Strategic planning had made it almost a massacre. What was left of the Federal forces crossed at the Walker Ford and went back to headquarters at Batesville. The Confederates kept this encampment for some time.

Although almost 80 years have passed, Mrs. Groves remembers very vividly watching the battle from the window of her home. With a spirit of enthusiasm which was not broken by the hardships she endured in the Civil War days, Mrs. Groves recalls the battle in this manner.

"It was early morning when we first saw the smoke and heard the reports of the guns. The battle must have started on the hill by Aunt Harriet Baker's house. I wasn't frightened because we weren't taught to be afraid in those days. We could see the blue and gray uniforms of the soldiers on their horses. Finally when the firing ceased, my father, with Joe Boyd, went down to the battlefield to see if there were any injured left behind. They had left one Federal dead and one wounded. Father brought them home, and buried the Federal in a blanket. The wounded one they took to a Dr. Mattix's home when nightfall came. You see, we were Union sympathizers and my two brothers were in the Union army. For four weeks we furnished meat, butter and eggs for the injured soldier. When he was about to travel again my father took him part of the wav on one of our horses to join his troops at Batesville. Later he sent word back that he made it all right. One night three men rode up to our house and demanded of father what he had done with the dead Federal's body. Father answered that because he did not have lumber to build a casket, he'd buried him in a blanket in the Groves' cemetery, close by our house ."

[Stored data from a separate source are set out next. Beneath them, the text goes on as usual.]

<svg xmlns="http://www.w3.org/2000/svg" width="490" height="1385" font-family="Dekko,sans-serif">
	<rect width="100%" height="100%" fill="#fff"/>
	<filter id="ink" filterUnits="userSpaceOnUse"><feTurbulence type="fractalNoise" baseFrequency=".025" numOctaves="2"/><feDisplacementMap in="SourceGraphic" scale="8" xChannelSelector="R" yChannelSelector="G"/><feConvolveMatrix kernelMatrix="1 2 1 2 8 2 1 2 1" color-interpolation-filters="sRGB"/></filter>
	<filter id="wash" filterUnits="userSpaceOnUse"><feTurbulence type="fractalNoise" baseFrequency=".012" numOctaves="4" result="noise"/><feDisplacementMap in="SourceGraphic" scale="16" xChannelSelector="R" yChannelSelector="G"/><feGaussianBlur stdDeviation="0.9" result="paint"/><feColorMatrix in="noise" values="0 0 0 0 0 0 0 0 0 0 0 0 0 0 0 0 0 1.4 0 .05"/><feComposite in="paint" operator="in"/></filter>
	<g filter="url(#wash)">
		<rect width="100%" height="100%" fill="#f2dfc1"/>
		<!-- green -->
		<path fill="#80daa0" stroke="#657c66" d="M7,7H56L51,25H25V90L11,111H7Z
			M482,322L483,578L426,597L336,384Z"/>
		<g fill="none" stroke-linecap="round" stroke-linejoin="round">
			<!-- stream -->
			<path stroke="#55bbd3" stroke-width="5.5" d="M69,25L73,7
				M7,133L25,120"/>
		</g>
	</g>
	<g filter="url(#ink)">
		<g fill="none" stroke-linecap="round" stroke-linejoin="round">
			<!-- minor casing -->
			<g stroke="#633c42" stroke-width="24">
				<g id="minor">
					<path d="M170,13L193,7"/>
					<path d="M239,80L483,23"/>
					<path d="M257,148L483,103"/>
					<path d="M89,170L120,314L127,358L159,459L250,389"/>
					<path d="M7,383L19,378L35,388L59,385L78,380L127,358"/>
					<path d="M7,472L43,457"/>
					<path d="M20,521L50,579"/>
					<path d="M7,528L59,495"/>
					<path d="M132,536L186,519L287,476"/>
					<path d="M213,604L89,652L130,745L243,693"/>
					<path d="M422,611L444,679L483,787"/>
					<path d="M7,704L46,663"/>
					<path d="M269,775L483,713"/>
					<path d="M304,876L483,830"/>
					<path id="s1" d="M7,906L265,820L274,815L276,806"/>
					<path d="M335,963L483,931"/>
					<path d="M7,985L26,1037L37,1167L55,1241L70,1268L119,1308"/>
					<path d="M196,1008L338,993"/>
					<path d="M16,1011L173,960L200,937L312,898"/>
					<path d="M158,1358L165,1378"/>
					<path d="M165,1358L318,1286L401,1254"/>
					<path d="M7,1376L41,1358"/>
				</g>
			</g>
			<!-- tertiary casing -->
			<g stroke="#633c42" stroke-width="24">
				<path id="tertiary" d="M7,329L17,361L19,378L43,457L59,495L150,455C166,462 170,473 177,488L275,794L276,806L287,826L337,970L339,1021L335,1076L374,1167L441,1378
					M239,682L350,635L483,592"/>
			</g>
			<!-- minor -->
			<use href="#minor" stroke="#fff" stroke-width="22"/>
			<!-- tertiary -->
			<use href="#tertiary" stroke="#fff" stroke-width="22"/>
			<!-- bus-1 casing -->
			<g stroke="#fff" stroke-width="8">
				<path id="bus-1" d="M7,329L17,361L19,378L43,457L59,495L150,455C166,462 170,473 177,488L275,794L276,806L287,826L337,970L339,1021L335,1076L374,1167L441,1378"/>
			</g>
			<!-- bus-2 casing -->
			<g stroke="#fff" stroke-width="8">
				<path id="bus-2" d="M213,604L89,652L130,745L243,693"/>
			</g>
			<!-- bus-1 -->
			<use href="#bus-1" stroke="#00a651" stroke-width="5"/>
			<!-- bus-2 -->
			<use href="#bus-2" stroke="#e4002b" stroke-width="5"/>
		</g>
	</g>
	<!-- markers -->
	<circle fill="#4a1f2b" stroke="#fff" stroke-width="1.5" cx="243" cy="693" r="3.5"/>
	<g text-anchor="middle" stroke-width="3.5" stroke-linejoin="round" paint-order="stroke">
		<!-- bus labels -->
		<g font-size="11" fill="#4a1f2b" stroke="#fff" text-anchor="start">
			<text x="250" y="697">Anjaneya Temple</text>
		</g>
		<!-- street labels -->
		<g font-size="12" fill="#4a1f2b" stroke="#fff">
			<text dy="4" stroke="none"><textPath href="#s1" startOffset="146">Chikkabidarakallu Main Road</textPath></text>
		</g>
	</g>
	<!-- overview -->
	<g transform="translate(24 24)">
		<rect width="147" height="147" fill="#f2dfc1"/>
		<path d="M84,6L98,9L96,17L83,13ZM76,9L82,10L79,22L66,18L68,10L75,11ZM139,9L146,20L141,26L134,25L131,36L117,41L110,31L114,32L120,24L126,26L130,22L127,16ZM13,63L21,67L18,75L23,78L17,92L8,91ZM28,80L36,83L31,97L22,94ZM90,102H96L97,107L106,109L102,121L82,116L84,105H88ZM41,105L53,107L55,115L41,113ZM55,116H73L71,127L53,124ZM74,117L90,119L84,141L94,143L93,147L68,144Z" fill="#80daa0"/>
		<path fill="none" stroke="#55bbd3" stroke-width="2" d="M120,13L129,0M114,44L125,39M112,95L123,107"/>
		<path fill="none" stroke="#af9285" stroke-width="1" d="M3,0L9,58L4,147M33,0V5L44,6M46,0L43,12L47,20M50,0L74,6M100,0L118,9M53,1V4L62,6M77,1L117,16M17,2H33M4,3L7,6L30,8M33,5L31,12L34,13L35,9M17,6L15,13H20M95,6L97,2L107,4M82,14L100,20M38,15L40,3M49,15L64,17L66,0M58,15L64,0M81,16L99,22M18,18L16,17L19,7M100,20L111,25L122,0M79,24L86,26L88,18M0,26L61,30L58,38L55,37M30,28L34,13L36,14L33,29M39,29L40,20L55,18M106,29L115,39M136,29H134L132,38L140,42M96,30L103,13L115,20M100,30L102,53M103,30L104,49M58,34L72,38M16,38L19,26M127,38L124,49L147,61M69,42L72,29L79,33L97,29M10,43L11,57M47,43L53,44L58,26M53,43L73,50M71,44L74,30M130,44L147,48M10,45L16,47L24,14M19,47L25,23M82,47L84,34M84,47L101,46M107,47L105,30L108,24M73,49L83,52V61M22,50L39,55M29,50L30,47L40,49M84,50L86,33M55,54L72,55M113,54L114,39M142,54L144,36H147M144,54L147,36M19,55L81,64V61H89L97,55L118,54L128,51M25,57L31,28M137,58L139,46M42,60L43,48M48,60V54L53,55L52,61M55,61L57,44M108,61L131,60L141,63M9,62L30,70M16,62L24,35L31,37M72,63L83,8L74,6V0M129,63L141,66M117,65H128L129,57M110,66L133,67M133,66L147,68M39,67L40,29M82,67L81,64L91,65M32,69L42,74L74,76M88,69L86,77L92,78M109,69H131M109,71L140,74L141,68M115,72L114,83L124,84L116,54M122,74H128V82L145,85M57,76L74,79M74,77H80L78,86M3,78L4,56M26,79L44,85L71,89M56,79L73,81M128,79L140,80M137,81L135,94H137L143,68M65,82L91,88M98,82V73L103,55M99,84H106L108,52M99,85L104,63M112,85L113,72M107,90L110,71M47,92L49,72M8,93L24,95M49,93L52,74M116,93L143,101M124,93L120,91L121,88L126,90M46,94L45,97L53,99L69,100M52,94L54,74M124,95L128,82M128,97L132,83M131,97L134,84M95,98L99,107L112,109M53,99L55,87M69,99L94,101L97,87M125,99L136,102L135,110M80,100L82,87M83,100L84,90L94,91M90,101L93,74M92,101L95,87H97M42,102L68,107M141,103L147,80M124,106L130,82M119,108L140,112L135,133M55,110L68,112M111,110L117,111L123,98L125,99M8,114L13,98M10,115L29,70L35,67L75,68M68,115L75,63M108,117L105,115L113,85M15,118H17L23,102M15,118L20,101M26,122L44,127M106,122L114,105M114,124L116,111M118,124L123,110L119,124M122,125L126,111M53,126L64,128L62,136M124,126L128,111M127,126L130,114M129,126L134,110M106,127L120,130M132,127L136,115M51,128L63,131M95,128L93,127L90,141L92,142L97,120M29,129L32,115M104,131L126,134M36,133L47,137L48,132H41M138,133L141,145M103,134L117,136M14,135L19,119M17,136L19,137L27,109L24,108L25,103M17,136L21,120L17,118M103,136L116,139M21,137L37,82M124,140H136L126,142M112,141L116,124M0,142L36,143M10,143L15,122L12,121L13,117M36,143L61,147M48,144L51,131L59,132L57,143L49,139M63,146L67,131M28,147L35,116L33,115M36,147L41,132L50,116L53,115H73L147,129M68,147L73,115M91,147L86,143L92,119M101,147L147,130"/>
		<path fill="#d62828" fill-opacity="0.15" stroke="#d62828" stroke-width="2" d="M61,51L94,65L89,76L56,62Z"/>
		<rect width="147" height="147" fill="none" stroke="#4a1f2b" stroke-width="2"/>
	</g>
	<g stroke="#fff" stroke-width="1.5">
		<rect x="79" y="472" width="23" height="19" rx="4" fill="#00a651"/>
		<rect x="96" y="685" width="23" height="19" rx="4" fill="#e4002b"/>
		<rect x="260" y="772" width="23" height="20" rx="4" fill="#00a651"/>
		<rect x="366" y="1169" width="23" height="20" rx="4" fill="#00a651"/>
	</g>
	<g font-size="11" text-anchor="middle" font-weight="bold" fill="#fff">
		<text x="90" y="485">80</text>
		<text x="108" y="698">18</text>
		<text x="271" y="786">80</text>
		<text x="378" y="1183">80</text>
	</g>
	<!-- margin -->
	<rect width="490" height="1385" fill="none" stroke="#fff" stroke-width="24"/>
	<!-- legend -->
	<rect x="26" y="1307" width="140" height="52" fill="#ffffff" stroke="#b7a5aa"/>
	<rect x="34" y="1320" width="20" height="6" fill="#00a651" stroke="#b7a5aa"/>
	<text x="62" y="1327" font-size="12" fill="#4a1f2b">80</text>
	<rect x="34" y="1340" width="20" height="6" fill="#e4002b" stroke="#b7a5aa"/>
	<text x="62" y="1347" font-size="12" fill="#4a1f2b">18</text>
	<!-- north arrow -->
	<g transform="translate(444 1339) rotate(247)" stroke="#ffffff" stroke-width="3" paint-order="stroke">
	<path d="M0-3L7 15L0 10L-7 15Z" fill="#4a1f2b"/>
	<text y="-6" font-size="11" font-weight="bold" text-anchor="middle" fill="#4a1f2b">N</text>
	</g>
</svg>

Mrs. Groves was the daughter of Dr. Garner and the youngest of 10 children. Her father being ill most of the time and her two brothers in the Union army, much of the work fell upon Mrs. Groves and a sister. She remembers very distinctly the hardships they endured during the war. She did the carding and spinning for the wearing apparel for the entire family. With her sister, Mrs. Garner also cut down the trees and dragged them home behind a wagon and oxen to be split into fire wood. They also planted and harvested 12 acres of cotton and eight of corn. Mrs. Grove, whose husband has long since been dead, makes her home with a son, Dave Groves of Ravenden. She is very active and likes nothing better than to help with the house-work. When asked her ideas about the present war, Mrs. Groves answered, "I don't keep up very much with the present day situation. I suppose I like to live too much in the past, in the time when I was a girl and Civil war was fought. This is the third war I've lived through and I know what it's like. I saw one battle with my own eyes, the Battle of Martin's Creek".



* Note:

Fourth Arkansas Mounted Infantry regimental commander, Col. Elisha Baxter and Lt. George W. Robertson of Co. B, refer to this action as Holt’s Mill. They both incorrectly date the battle, Feb. 10, 1864.


Baxter later states,

“A considerable detail from the 4th Arkansas was with Lt. Col. Stephens, of the 11th Mo., at Holt's Mill, in Lawrence County, on the 10th of Feb'y, 1864, when a sharp engagement ensued with Freeman's regiment of rebel troops, in which Sergeant Jones, from Co. B, 4th Arks., was wounded.”

Eisha Baxter June 1870


Known members of Co. B 4th Ark. Mounted Inf. involved at Morgan’s Mill are.


Sgt. J. H. Jones, wounded

Pvt. Joshua W. Anderson, captured

Pvt. Neill McLeod, captured

W. R. Norris, captured

William Price, lost horse

Henry Runsick, lost horse


Many men of Co. B were from Lawrence/Sharp County including McLeod, Price and Runsick.